As FARC (em comunicado assinado por dois dos seus chefes, Rodrigo Granda e Jesús Santrich, difundido pela ABP – Agencia Bolivariana de Prensa, da Venezuela), responderam quer ao apelo de Chavez para que as FARC libertem os sequestrados e deponham as armas, como ao povo colombiano que, no passado domingo, com milhões de pessoas a manifestarem-se nas ruas, exigiram o fim da luta armada e dos sequestros:
 
“En nombre del fusil de Fabricio Ojeda, en nombre de Albizu Campos y los macheteros de Filiberto Ojeda, en nombre de Camilo Torres, cura y guerrillero; en nombre de los héroes del Moncada y de Alegría de Pío, en nombre de los sufrientes del Cuartel San Carlos, en nombre de los mártires de la embajada japonesa en el Perú, en nombre del comandante Cerpa Cartolini y de cada guerrillero y revolucionario que ha entregado su vida por el sueño de la emancipación…, en  nombre de los sueños y de cada gota de sangre de los combatientes caídos en Nuestra América por evitar el yugo de los opresores es que juramos que no seremos nosotros quienes arriemos sus espadas, sus lanzas, sus machetes, sus fusiles y sus banderas. No seremos nosotros, NO y mil veces no quienes bajemos las armas de Marulanda, las armas del pueblo, que se han levantado por la emancipación.”
 
“Hay ciertas concesiones inadmisibles entre revolucionarios, pues definidos estamos no sólo como marxistas-leninistas sino como bolivarianos, y en tal compromiso no estamos dispuestos sólo a lograr lo que se nos manifieste asequible sino lo que nos imponga la conciencia por deber.
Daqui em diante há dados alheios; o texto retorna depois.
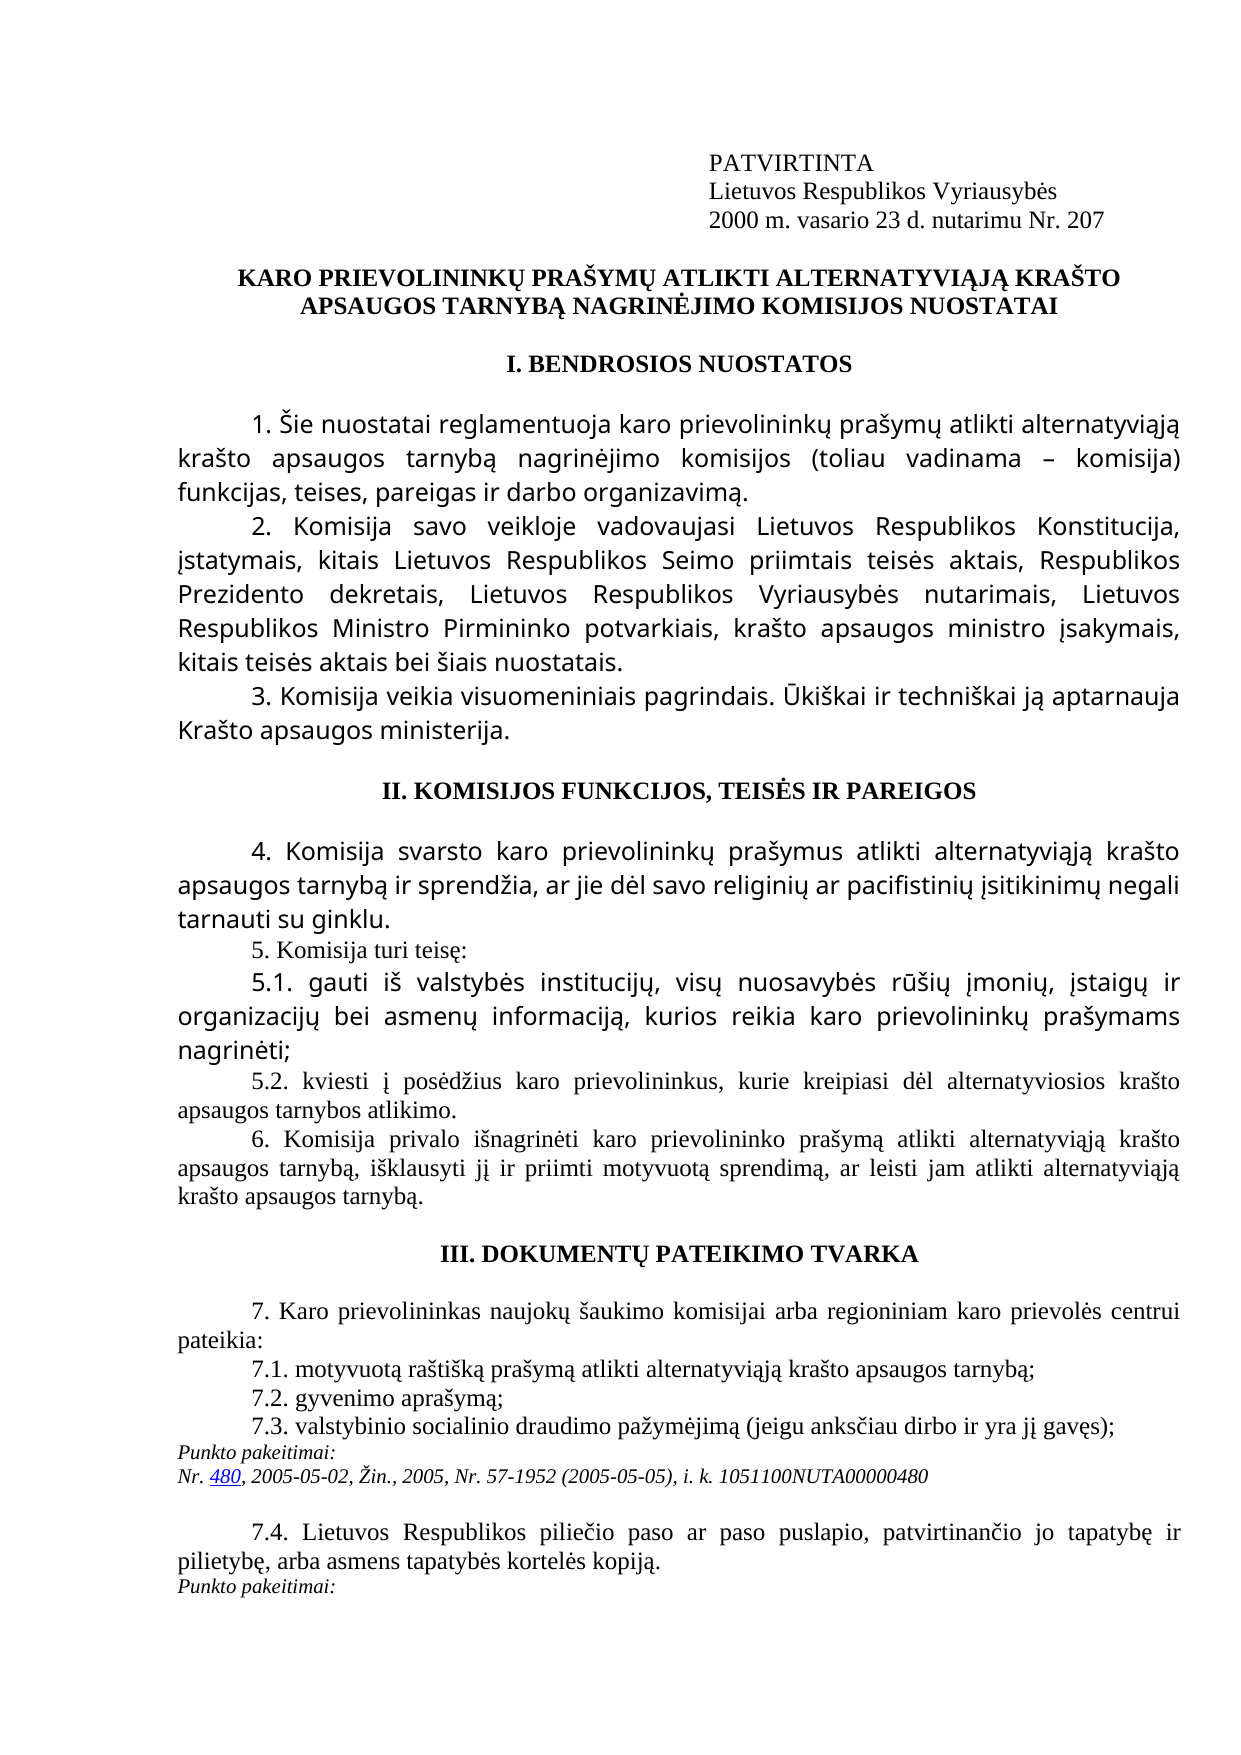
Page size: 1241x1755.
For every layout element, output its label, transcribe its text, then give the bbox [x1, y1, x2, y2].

text 7.4. Lietuvos Respublikos piliečio paso ar paso puslapio, patvirtinančio jo tapatybę ir pilietybę, arba asmens tapatybės kortelės kopiją. [177, 1517, 1181, 1574]
text 5. Komisija turi teisę: [177, 935, 1181, 964]
text Nr. 480, 2005-05-02, Žin., 2005, Nr. 57-1952 (2005-05-05), i. k. 1051100NUTA00000480 [177, 1464, 1181, 1488]
text Lietuvos Respublikos Vyriausybės [177, 176, 1181, 205]
text 7.1. motyvuotą raštišką prašymą atlikti alternatyviąją krašto apsaugos tarnybą; [177, 1354, 1181, 1383]
text 2. Komisija savo veikloje vadovaujasi Lietuvos Respublikos Konstitucija, įstatymais, kitais Lietuvos Respublikos Seimo priimtais teisės aktais, Respublikos Prezidento dekretais, Lietuvos Respublikos Vyriausybės nutarimais, Lietuvos Respublikos Ministro Pirmininko potvarkiais, krašto apsaugos ministro įsakymais, kitais teisės aktais bei šiais nuostatais. [177, 508, 1181, 679]
text KARO PRIEVOLININKŲ prašymŲ atlikti alternatyviąją krašto apsaugos tarnybą NAGRINĖJIMO KOMISIJOS NUOSTATAI [177, 263, 1181, 320]
text 6. Komisija privalo išnagrinėti karo prievolininko prašymą atlikti alternatyviąją krašto apsaugos tarnybą, išklausyti jį ir priimti motyvuotą sprendimą, ar leisti jam atlikti alternatyviąją krašto apsaugos tarnybą. [177, 1124, 1181, 1210]
text I. BENDROSIOS NUOSTATOS [177, 349, 1181, 378]
text 7.2. gyvenimo aprašymą; [177, 1383, 1181, 1411]
text 1. Šie nuostatai reglamentuoja karo prievolininkų prašymų atlikti alternatyviąją krašto apsaugos tarnybą nagrinėjimo komisijos (toliau vadinama – komisija) funkcijas, teises, pareigas ir darbo organizavimą. [177, 406, 1181, 508]
text Punkto pakeitimai: [177, 1440, 1181, 1464]
text 7. Karo prievolininkas naujokų šaukimo komisijai arba regioniniam karo prievolės centrui pateikia: [177, 1296, 1181, 1354]
text 3. Komisija veikia visuomeniniais pagrindais. Ūkiškai ir techniškai ją aptarnauja Krašto apsaugos ministerija. [177, 679, 1181, 747]
text II. Komisijos funkcijos, teisės ir pareigos [177, 776, 1181, 804]
text 4. Komisija svarsto karo prievolininkų prašymus atlikti alternatyviąją krašto apsaugos tarnybą ir sprendžia, ar jie dėl savo religinių ar pacifistinių įsitikinimų negali tarnauti su ginklu. [177, 833, 1181, 935]
text 5.1. gauti iš valstybės institucijų, visų nuosavybės rūšių įmonių, įstaigų ir organizacijų bei asmenų informaciją, kurios reikia karo prievolininkų prašymams nagrinėti; [177, 964, 1181, 1066]
text 5.2. kviesti į posėdžius karo prievolininkus, kurie kreipiasi dėl alternatyviosios krašto apsaugos tarnybos atlikimo. [177, 1066, 1181, 1124]
text 2000 m. vasario 23 d. nutarimu Nr. 207 [177, 205, 1181, 234]
text Punkto pakeitimai: [177, 1574, 1181, 1598]
subtitle III. Dokumentų pateikimo tvarka [177, 1239, 1181, 1268]
text 7.3. valstybinio socialinio draudimo pažymėjimą (jeigu anksčiau dirbo ir yra jį gavęs); [177, 1411, 1181, 1440]
text Patvirtinta [177, 148, 1181, 176]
Como en la gesta del Libertador, “es imperturbable nuestra determinación de independencia o nada” y así, en el mejor sentido bolivariano reiteraremos como constante que, cuando la opresión no deja más alternativa, la insurrección, la guerra de liberación, constituye el legítimo recurso de los pueblos para lograr la libertad.”
 
(…)
 
“Falta mucho trecho de lucha aún por los desposeídos en el mundo; son más los escenarios del orbe donde se mantiene y crece la explotación con más saña y avaricia que nunca, que aquellos donde se profundiza la emancipación; de tal manera que no hay más que decir con Lenin que “Sólo cuando hayamos derribado, cuando hayamos vencido y expropiado definitivamente a la burguesía en todo el mundo, y no sólo en un país, serán imposibles las guerras. Y desde un punto de vista científico sería completamente erróneo y antirrevolucionario pasar por alto o disimular lo que tiene precisamente más importancia: el aplastamiento de la resistencia de la burguesía, que es lo más difícil, lo que más lucha exige durante el paso al socialismo. Los popes "sociales" y los oportunistas están siempre dispuestos a soñar con un futuro socialismo pacífico, pero se distinguen de los socialdemócratas revolucionarios precisamente en que no quieren pensar ni reflexionar en la encarnizada lucha de clases y en las guerras de clases para alcanzar ese bello porvenir”.”
 
O texto integral da carta dos comandantes das FARC pode ser lido aqui. Como se verifica, o discurso é próprio dos fanáticos e sectários, absolutamente irredentista e paranóico. E a inspiração no marxismo-leninismo e nos escritos de Lenine funciona como uma espécie de legitimidade ideológica e de cumprimento de uma missão universal (“sólo cuando hayamos derribado, cuando hayamos vencido y expropiado definitivamente a la burguesía en todo el mundo, y no sólo en un país, serán imposibles las guerras” subscrevem eles, copiando a cartilha leninista). Mas por trás deste fraseado, sabe-se qual é a prática das FARC (os assaltos e assassínios em massa de camponeses que resistam ao apoio aos bandoleiros, o narcotráfico, o tráfico de armas, os sequestros em massa). Resta saber como estão as coisas dentro das FARC, como a unidade de comando e doutrinação resiste às clamorosas derrotas sofridas nos últimos meses e ao isolamento cada vez mais acentuado na opinião pública colombiana e internacional.
 
 
Imagens: Uma das manifestações do passado domingo com o povo colombiano nas ruas repudiando as FARC e uma guerrilheira desta força militar marxista-leninista.